- Document section:
>>>
Intense experiences are well understood to be dramatic events. We all know that some people pursue activities which substantially increase or decrease their level of emotion. Exhilarating hobbies are commonly associated with thrill seekers, yet not so often are those who attend horror movies or opera placed in the same group. All of the above activities share the common thread of elevating the emotions of those involved to a point where their focus is entirely captivated with their current perceptions. A myriad of interests are sustained by countless, varied enthusiast endeavours.
Such pursuits are a division of a wider evolutionary process. We are innately governed by the extremes of our perceptions. Hope motivates us towards manifesting the things we most deeply want to come true while terror indicates something which could destroy those things we hold so dear. Two extremely intense emotions are at the heart of our orienteering of life.
<<<
- Work instructions:
(a) Answer these from the passage on intense experiences:
(i) Besides thrill seekers' hobbies, which two activities does it name?
(ii) What does hope motivate us towards?
(iii) What does terror indicate?
(b) Please extract the part of the passage on intense experiences from "Intense experiences are" up to and including "varied enthusiast endeavours.", unchanged.
(c) Turn the paragraph of the passage on intense experiences that starts "Such pursuits are a division" into a short list of its main points.
The lines further down are separate material, unrelated to the passage on intense experiences.

- Data below:
>>>
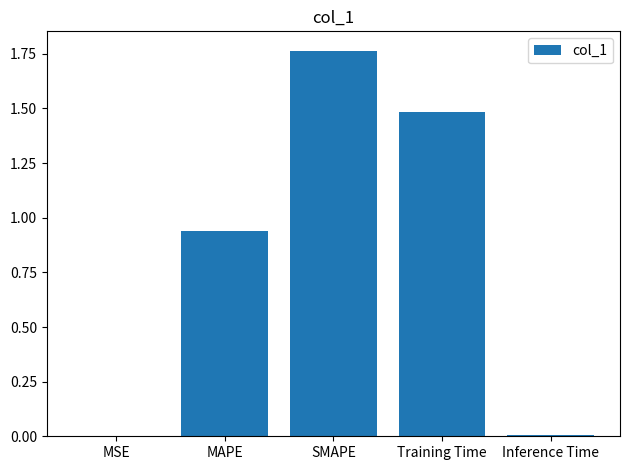

True or false: the data shows 1.5 at MAPE.

False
<<<
- Answers provided:
(a)
(i) Attending horror movies or opera.
(ii) Manifesting the things we most deeply want to come true.
(iii) Something which could destroy those things we hold so dear.

(b)
Intense experiences are well understood to be dramatic events. We all know that some people pursue activities which substantially increase or decrease their level of emotion. Exhilarating hobbies are commonly associated with thrill seekers, yet not so often are those who attend horror movies or opera placed in the same group. All of the above activities share the common thread of elevating the emotions of those involved to a point where their focus is entirely captivated with their current perceptions. A myriad of interests are sustained by countless, varied enthusiast endeavours.

(c)
- Such pursuits belong to a wider evolutionary process.
- We are innately governed by the extremes of our perceptions.
- Hope moves us toward making what we most want come true.
- Terror signals something that could destroy what we hold dear.
- These two intense emotions are at the heart of how we orient ourselves in life.